Last week a friend of mine asked me for my take on the recently posted, widely viewed clip of actress and “That 70s Show”-dating-situation-come-to-life Mila Kunis doing a comedy bit on how men should stop saying “We are pregnant”. In the bit, she frustratedly gets on to men for saying this phrase because no, they are not pregnant, and thus don’t go through any of the things women go through during pregnancy – like carrying around a watermelon-sized person in your stomach or crying by yourself over songs you’re embarrassed to be crying over in the first place. (Like a Led Zeppelin song – because how does that even happen?)
As I thought about my personal opinion on the matter during an extremely overdue moment of alone time, I basically concluded that Kunis’ bit was funny like it was supposed to be, and that I’m not at all sensitive to or offended by men saying “We are pregnant”. In fact, when my husband and I were making our trickster German/English pregnancy announcement video, we almost said “Wir sind schwanger!” which translates to “We are pregnant!” in English. We decided not to say it though, not because I thought Will was trying to hog all the pregnancy glory, but because we thought it would be funnier if I just made the announcement by myself. You can decide for yourself if you like:
I did, however, come up with a new take on the entire “we are pregnant” ordeal that I think is differently phrased from the questions presented in this article, and that is:
True, the guys aren’t pregnant. But aren’t they sort of?

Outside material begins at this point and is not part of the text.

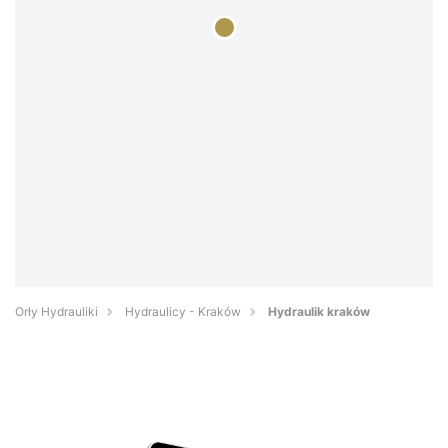
Orły Hydrauliki
Hydraulicy - Kraków
Hydraulik kraków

Here’s my reasoning. Our guys’ lives change the second that test reads positive just the same as ours. Sure, we’re the ones throwing up, but they’re the ones cleaning it up, which is not exactly glorious. Their diets change with ours because if they walk in with one piece of food (like onion or garlic) that to us smells like feet and might trigger another episode of morning sickness, they not only get in trouble, but have to get out the carpet cleaner and paper towels for the 5th time that day. Their emotions change with ours because our emotions are random and extreme and we want (or demand) them to be on the same page. Our emotions are a giant guessing game. One minute we really, really want to watch that one movie, and the next we can’t believe we watched it for more than 5 minutes because GREAT, now we’re crying again. Many times my poor Will has gone from “But I thought you wanted to watch this movie!” to “You’re right. This is the worst movie I’ve ever seen and we’ll never watch it again!” even when we’ve seen it 10 times already. I keep him on his toes.
Restless nights, extreme hunger, extreme thirst, extreme itchiness and extreme exhaustion – the guys are there for all of it. We may be growing the watermelon-sized person, but the guys help us survive the growing.